NVIDIA / dcgm-exporter

NVIDIA GPU metrics exporter for Prometheus leveraging DCGM
Apache License 2.0
885 stars 154 forks source link

NVIDIA DCGM Exporter Dashboard does not work in vGPU cluster #236

Open Levi080513 opened 8 months ago

Levi080513 commented 8 months ago

Currently we use DCGM_FI_DEV_GPU_TEMP to obtain the instance/GPU list, but this metrics is not collected in vGPU clusters. This will prevent the dashboard from displaying properly.
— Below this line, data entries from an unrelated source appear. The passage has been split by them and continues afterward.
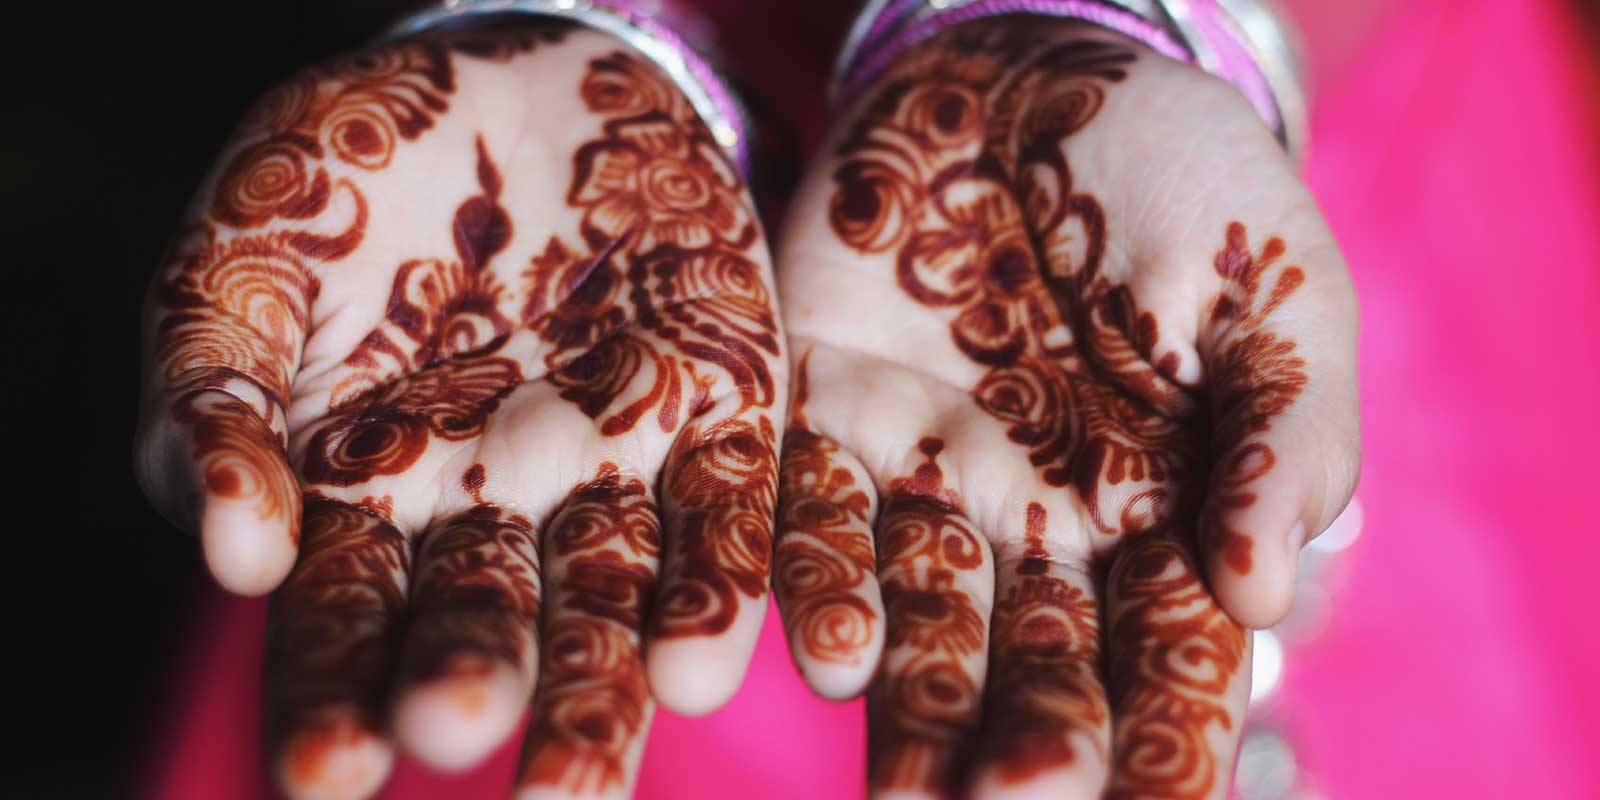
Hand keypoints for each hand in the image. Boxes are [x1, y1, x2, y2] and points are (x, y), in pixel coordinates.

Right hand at [133, 20, 784, 798]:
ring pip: (618, 591)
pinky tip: (721, 657)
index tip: (330, 775)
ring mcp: (613, 465)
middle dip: (484, 684)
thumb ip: (213, 394)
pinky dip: (730, 575)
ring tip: (616, 747)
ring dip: (618, 676)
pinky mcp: (720, 408)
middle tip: (473, 750)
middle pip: (491, 624)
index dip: (331, 693)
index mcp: (364, 490)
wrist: (517, 68)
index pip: (341, 617)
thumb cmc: (352, 166)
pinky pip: (733, 504)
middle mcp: (493, 507)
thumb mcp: (245, 251)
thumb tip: (233, 555)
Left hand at [772, 17, 1357, 798]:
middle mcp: (1034, 520)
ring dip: (909, 706)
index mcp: (1162, 511)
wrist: (1030, 71)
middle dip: (1026, 748)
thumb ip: (1287, 438)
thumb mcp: (1273, 291)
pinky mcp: (821, 413)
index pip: (1172, 658)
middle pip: (1032, 664)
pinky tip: (828, 655)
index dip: (1168, 744)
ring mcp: (924, 473)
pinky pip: (808, 513)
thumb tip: (1271, 601)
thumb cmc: (1182, 180)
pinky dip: (813, 583)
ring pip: (914, 614)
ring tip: (906, 794)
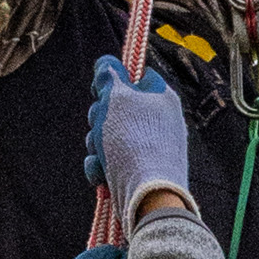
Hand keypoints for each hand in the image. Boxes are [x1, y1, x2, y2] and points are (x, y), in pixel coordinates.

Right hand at [86, 56, 192, 219]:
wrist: (148, 196)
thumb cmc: (134, 141)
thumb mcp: (117, 98)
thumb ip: (109, 77)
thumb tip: (107, 62)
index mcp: (161, 98)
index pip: (136, 76)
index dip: (114, 80)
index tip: (101, 89)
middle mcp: (159, 122)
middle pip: (116, 108)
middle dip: (99, 118)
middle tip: (100, 126)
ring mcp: (150, 149)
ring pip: (108, 136)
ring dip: (96, 146)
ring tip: (103, 157)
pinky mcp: (139, 173)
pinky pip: (111, 162)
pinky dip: (102, 167)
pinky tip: (102, 176)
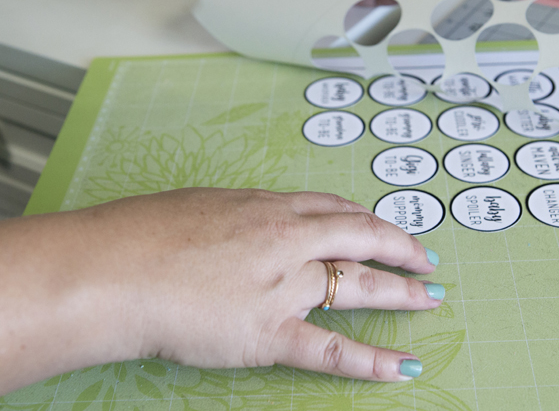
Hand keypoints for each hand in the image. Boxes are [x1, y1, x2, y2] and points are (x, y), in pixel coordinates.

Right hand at [0, 188, 441, 394]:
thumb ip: (241, 214)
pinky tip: (400, 367)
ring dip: (401, 292)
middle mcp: (288, 241)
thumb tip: (256, 218)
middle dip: (401, 249)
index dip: (369, 219)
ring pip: (359, 287)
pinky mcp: (270, 333)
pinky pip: (331, 349)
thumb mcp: (202, 204)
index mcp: (270, 208)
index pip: (336, 209)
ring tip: (431, 297)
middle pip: (362, 240)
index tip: (386, 226)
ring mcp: (284, 286)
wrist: (114, 270)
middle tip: (426, 258)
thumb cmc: (144, 234)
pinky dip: (371, 361)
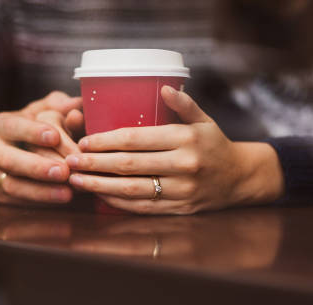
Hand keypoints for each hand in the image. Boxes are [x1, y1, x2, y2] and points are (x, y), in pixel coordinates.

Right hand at [0, 91, 81, 204]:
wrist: (2, 153)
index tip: (56, 136)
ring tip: (67, 193)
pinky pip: (18, 201)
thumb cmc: (30, 129)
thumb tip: (77, 105)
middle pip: (10, 160)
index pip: (13, 127)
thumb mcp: (39, 112)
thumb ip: (58, 106)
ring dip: (41, 191)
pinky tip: (59, 201)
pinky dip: (40, 202)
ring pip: (13, 185)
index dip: (33, 132)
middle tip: (64, 171)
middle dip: (37, 167)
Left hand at [66, 86, 284, 213]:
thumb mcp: (204, 120)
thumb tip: (163, 87)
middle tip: (71, 160)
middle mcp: (184, 165)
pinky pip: (142, 207)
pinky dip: (117, 202)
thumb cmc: (215, 145)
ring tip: (76, 180)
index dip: (106, 141)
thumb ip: (184, 104)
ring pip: (132, 189)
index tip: (83, 140)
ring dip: (99, 186)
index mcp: (187, 139)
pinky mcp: (179, 210)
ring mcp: (182, 191)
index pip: (137, 139)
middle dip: (95, 163)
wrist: (241, 179)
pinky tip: (99, 195)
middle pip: (129, 165)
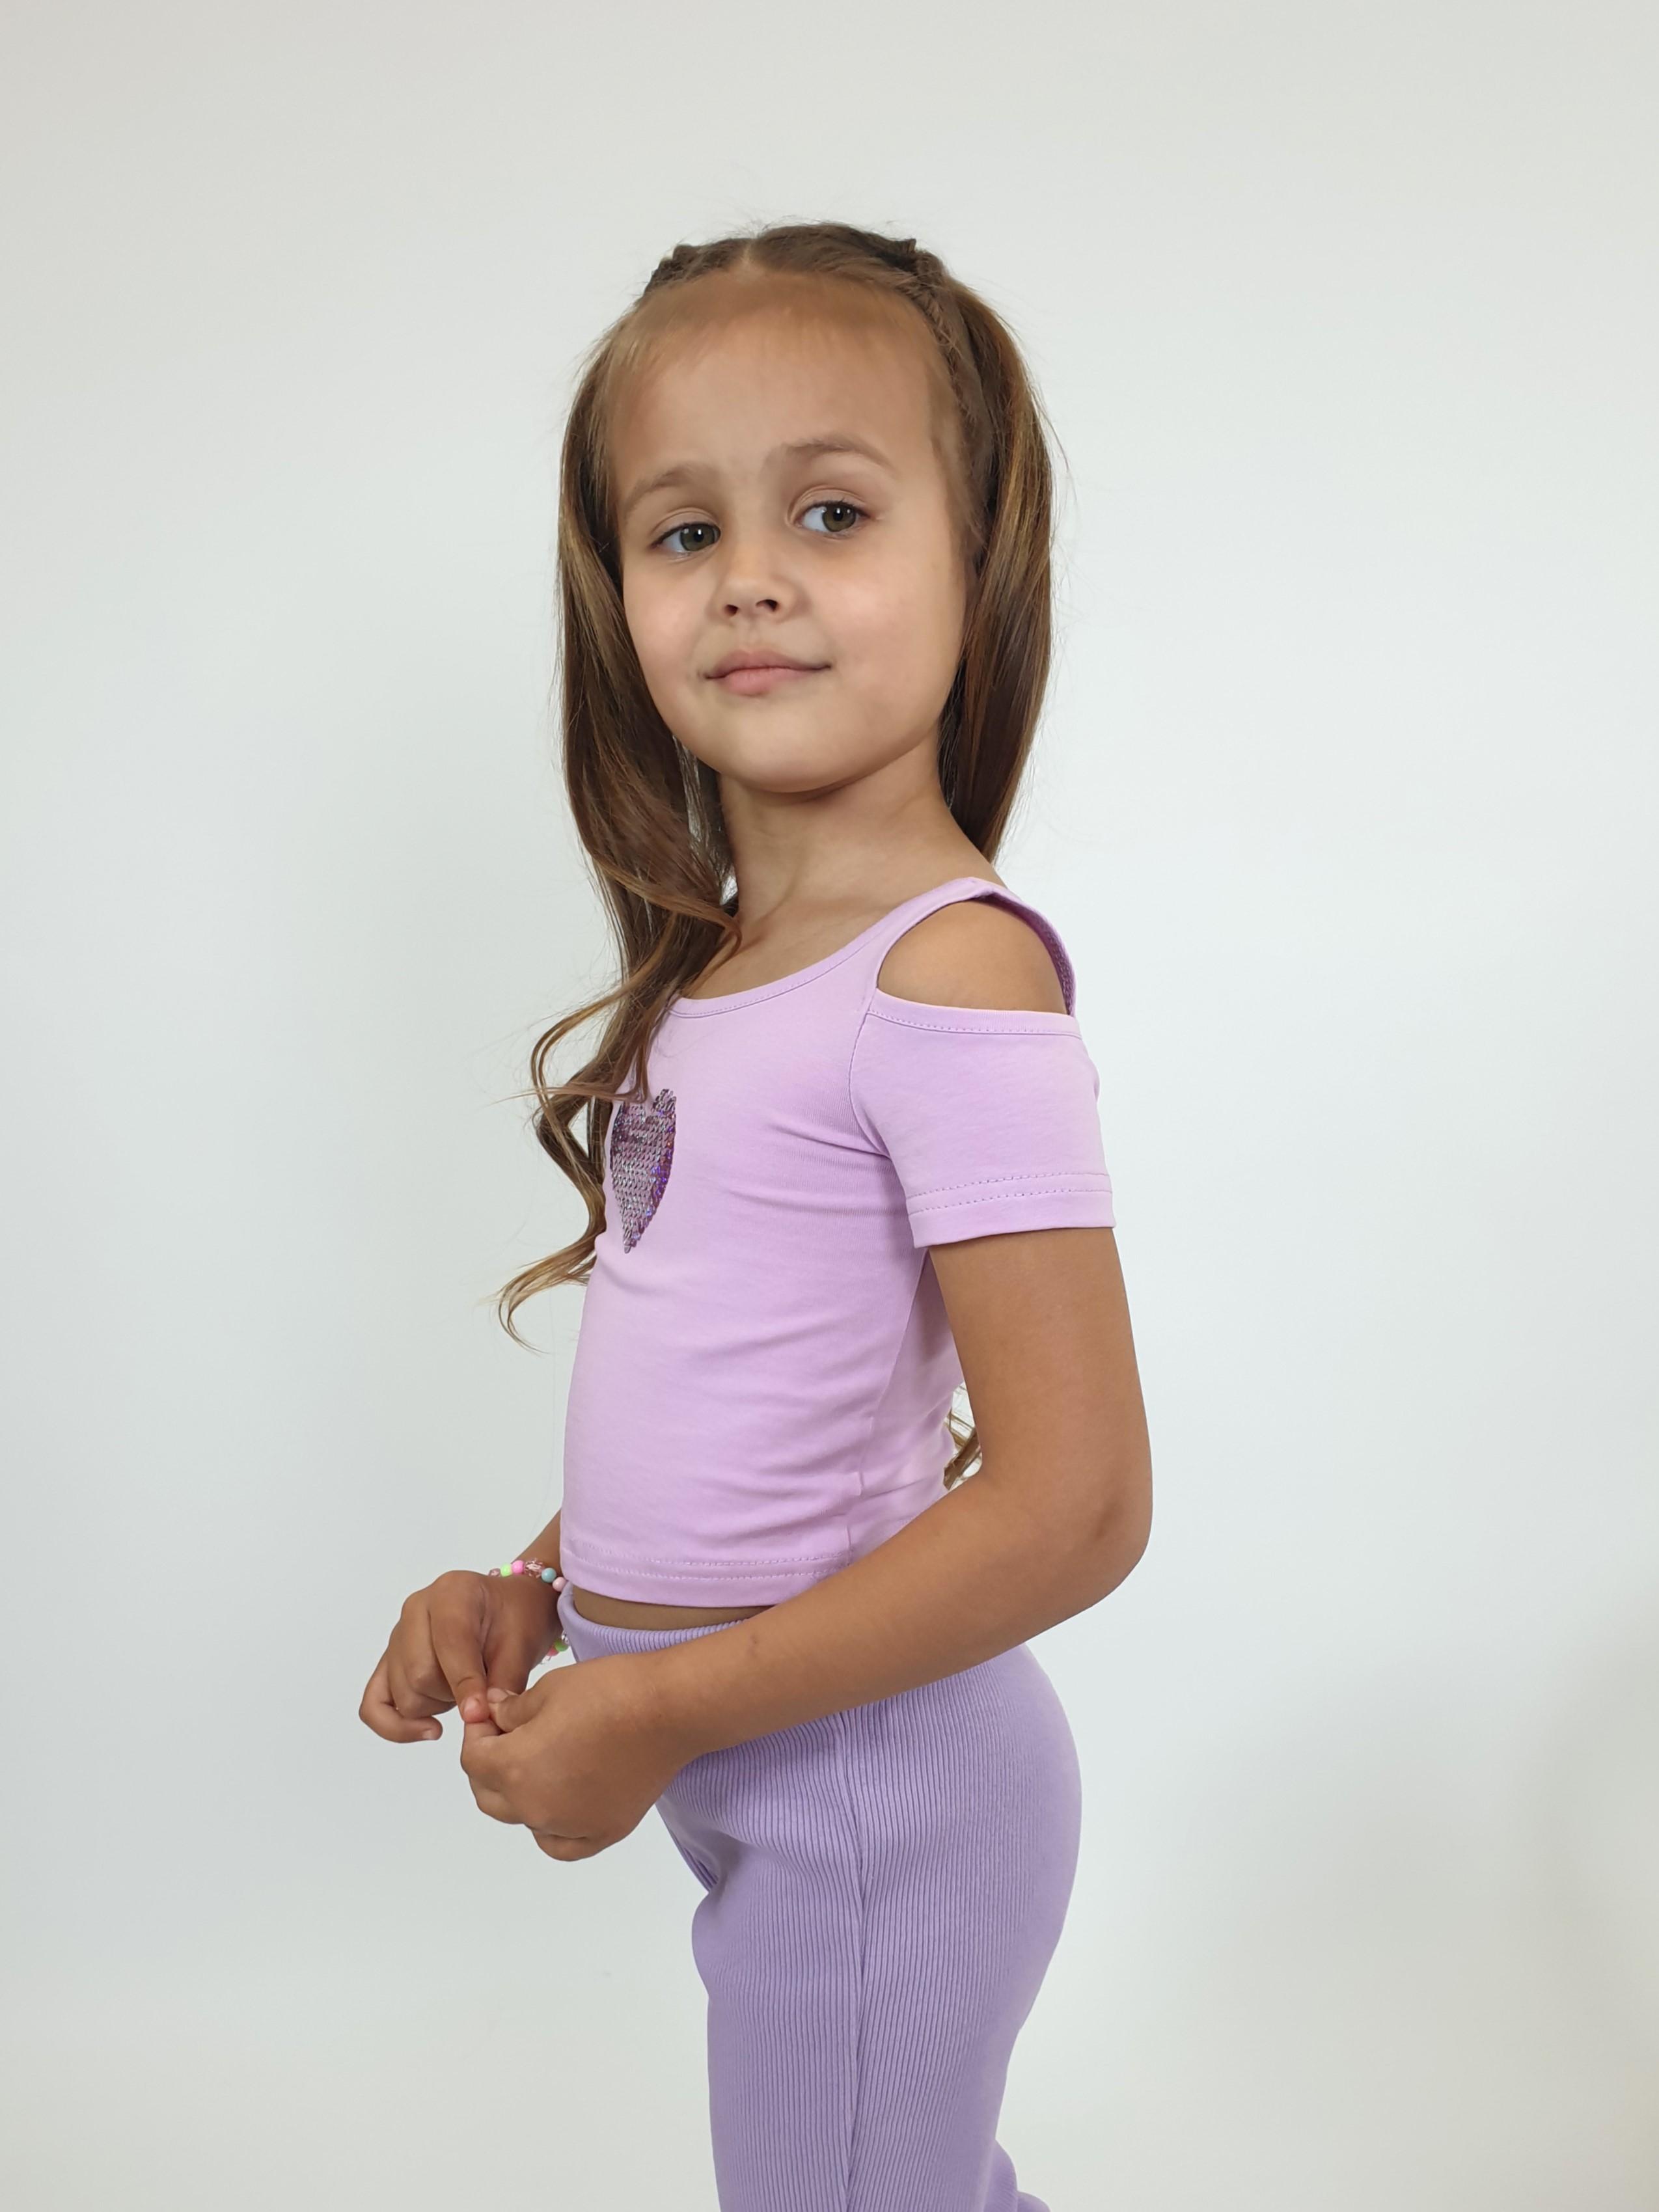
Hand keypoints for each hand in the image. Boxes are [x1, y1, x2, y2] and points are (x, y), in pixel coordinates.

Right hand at [358, 1568, 558, 1743]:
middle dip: (454, 1695)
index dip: (465, 1683)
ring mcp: (397, 1636)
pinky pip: (373, 1704)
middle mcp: (415, 1609)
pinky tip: (429, 1729)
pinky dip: (395, 1726)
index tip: (479, 1714)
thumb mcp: (523, 1644)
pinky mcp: (388, 1662)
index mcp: (452, 1592)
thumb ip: (504, 1680)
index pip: (449, 1643)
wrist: (507, 1611)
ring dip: (437, 1706)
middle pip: (420, 1674)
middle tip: (483, 1688)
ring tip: (465, 1688)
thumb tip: (478, 1718)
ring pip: (404, 1695)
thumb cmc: (516, 1621)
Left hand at [460, 1651, 687, 1860]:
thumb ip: (512, 1710)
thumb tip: (493, 1714)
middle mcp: (536, 1809)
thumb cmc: (609, 1691)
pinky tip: (558, 1802)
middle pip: (489, 1797)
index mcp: (515, 1770)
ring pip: (523, 1820)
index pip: (473, 1760)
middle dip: (488, 1765)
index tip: (490, 1714)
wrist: (669, 1710)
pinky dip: (551, 1828)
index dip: (476, 1732)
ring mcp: (570, 1826)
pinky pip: (561, 1844)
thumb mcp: (548, 1688)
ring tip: (538, 1760)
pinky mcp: (604, 1832)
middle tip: (506, 1734)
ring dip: (518, 1794)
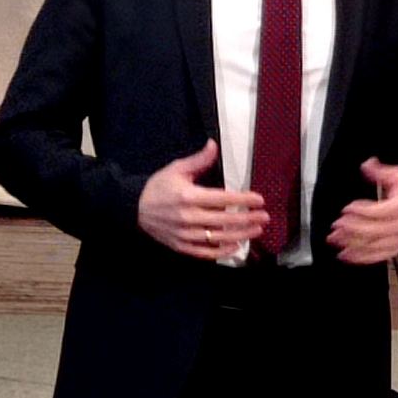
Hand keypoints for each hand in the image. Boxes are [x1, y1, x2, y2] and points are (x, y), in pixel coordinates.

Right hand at [136, 139, 266, 259]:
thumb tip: (214, 144)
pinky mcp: (180, 246)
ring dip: (239, 235)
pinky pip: (204, 252)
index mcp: (189, 197)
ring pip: (217, 238)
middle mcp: (188, 218)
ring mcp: (184, 234)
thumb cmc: (158, 186)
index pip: (222, 199)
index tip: (260, 199)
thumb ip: (199, 160)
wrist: (133, 208)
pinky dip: (221, 251)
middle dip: (247, 219)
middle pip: (224, 220)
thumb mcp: (177, 169)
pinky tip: (236, 246)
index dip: (243, 200)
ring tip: (257, 231)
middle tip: (265, 217)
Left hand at [327, 158, 397, 264]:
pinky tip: (345, 255)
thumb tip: (367, 164)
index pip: (381, 211)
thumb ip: (382, 172)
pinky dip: (360, 258)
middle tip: (336, 225)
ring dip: (352, 244)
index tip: (347, 208)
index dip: (363, 210)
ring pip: (374, 245)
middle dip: (353, 229)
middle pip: (375, 230)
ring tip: (334, 240)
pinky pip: (376, 257)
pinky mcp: (394, 250)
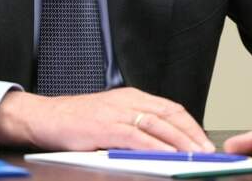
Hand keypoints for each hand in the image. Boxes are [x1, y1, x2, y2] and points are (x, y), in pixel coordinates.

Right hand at [0, 87, 214, 152]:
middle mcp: (128, 100)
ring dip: (179, 142)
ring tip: (194, 156)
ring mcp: (116, 112)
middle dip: (191, 135)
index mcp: (131, 96)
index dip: (190, 125)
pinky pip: (136, 137)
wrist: (44, 117)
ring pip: (157, 125)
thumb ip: (134, 125)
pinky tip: (166, 156)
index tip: (203, 141)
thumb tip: (162, 144)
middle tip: (207, 152)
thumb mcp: (111, 117)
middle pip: (169, 115)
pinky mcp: (105, 127)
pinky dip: (154, 147)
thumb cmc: (76, 121)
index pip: (170, 108)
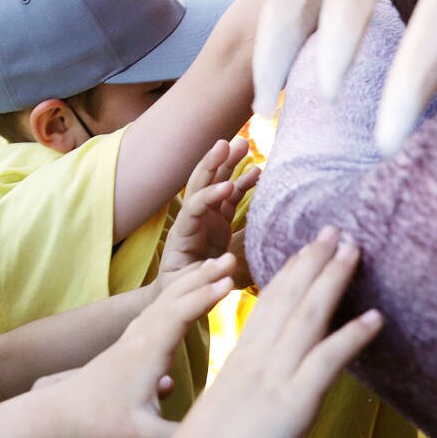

https://github.com/NVIDIA/dcgm-exporter/blob/30d4ddcae9c7153c31dd35301aa4a1f3b90a2096/grafana/dcgm-exporter-dashboard.json#L784

https://github.com/NVIDIA/dcgm-exporter/blob/30d4ddcae9c7153c31dd35301aa4a1f3b90a2096/grafana/dcgm-exporter-dashboard.json#L761

nvvfedorov commented 8 months ago

Can you try to use other metrics available on your vGPU?

Levi080513 commented 8 months ago

DCGM_FI_DEV_GPU_UTIL metrics is work well.

Levi080513 commented 8 months ago

Can I submit a PR to fix it?

nvvfedorov commented 8 months ago

@Levi080513 , sure you can submit PRs; we appreciate community contribution.